The Qatari projects dwarf the roughly $300 million in foreign aid that analysts estimate Gaza receives annually. They come as international donations to the Palestinian Authority have nose-dived, from a peak of $1.8 billion in 2008 to less than $700 million this year, according to a World Bank report. The shift is part of a broader financial crisis that has caused the delayed or partial payment of government salaries three months running, the focus of violent street protests in the West Bank last month.
Nathan Thrall, an analyst with the International Crisis Group, said a critical question was whether rumored visits to Gaza by other regional heads of state would follow Qatar’s. He said that Cairo’s role in brokering the visit was an important signal in the evolving relationship between Gaza and Egypt, and that Hamas was hoping it would help reverse the so-called “West Bank-first model of attempting to promote prosperity in Ramallah and austerity in Gaza.”

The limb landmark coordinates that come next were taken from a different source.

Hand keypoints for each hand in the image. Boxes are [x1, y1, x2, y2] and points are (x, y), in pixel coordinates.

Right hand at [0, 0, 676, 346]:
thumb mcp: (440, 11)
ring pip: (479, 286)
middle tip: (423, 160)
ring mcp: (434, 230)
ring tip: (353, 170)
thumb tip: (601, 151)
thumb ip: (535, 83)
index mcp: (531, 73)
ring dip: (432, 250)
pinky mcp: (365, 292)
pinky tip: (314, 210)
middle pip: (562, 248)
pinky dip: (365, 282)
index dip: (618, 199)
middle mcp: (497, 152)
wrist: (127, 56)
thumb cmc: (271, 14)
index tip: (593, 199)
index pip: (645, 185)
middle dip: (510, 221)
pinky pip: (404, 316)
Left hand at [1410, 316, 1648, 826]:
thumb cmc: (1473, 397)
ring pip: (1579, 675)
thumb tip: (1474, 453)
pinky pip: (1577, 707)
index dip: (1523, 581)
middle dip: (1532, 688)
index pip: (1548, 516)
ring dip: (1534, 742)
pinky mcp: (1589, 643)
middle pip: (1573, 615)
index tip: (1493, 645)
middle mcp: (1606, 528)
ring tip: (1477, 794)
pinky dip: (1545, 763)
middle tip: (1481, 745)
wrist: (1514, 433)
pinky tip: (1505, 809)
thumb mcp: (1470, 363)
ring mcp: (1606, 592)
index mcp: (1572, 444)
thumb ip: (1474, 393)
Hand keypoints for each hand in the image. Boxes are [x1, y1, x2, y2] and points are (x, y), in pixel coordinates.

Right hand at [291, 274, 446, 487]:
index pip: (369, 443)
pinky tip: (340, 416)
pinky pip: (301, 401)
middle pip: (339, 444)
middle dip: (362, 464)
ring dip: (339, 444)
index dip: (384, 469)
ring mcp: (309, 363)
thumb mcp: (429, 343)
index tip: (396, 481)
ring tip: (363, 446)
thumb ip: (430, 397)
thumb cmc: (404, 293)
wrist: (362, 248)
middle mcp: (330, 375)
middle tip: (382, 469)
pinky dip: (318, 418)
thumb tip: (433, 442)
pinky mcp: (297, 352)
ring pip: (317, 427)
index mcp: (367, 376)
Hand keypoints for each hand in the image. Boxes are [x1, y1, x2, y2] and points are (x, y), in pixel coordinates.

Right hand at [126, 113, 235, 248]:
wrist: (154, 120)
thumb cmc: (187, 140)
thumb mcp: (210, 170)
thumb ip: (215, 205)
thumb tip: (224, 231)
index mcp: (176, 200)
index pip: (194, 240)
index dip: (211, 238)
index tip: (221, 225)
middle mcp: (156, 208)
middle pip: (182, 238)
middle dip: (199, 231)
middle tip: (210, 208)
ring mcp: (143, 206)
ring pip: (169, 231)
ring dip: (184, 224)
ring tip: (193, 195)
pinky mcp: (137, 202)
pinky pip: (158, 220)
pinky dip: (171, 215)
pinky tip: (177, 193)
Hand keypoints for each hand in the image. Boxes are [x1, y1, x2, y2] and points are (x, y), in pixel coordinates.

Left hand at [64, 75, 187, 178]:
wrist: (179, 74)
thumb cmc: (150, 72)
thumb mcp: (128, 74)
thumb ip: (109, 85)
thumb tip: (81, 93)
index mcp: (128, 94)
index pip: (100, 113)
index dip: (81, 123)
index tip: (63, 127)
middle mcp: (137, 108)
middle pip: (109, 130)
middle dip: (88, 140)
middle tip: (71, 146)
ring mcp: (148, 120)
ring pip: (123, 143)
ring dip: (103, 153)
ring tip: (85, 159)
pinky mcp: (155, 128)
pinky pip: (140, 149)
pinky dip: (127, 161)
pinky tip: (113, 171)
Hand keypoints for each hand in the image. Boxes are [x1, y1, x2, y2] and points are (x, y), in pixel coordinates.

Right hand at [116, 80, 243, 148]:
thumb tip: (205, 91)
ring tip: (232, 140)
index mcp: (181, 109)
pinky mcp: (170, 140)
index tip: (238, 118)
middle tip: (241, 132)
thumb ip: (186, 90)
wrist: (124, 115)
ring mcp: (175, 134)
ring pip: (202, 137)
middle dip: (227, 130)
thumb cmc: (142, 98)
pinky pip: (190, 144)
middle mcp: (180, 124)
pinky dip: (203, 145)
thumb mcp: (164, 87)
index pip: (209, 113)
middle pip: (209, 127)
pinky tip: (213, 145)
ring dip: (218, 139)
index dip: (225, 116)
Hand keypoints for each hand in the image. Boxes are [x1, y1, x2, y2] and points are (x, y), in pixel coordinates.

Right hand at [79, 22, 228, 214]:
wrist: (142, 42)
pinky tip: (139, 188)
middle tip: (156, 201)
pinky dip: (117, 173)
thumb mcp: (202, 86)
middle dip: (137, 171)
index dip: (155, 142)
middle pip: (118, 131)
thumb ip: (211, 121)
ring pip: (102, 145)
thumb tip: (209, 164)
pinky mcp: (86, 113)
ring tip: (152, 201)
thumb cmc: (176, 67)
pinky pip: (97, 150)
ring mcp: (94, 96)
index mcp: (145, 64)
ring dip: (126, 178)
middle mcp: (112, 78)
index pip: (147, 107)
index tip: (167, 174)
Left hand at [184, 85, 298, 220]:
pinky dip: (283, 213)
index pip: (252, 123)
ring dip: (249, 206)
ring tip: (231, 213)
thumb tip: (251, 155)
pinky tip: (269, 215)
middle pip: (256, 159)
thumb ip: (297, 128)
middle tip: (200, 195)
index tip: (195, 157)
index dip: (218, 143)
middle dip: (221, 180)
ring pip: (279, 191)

“The message that Hamas wishes to convey is ‘We are the future; the P.A. is disintegrating,’ ” he said. “The argument Hamas is hoping to make is that this is the beginning of a sort of Gaza-first model: Arabs ignoring a failing P.A., and supporting Gaza with sums of money that Europeans, even if they wanted to, couldn’t match.”
The six-hour visit ended with a large rally at the Islamic University in Gaza City, where the emir and his wife received honorary doctorates.
Speaking at the university, he called on Palestinian leaders to repair their rift, which he said “was more painful than the Israeli aggression” and left them “without peace negotiations or a resistance and liberation strategy.”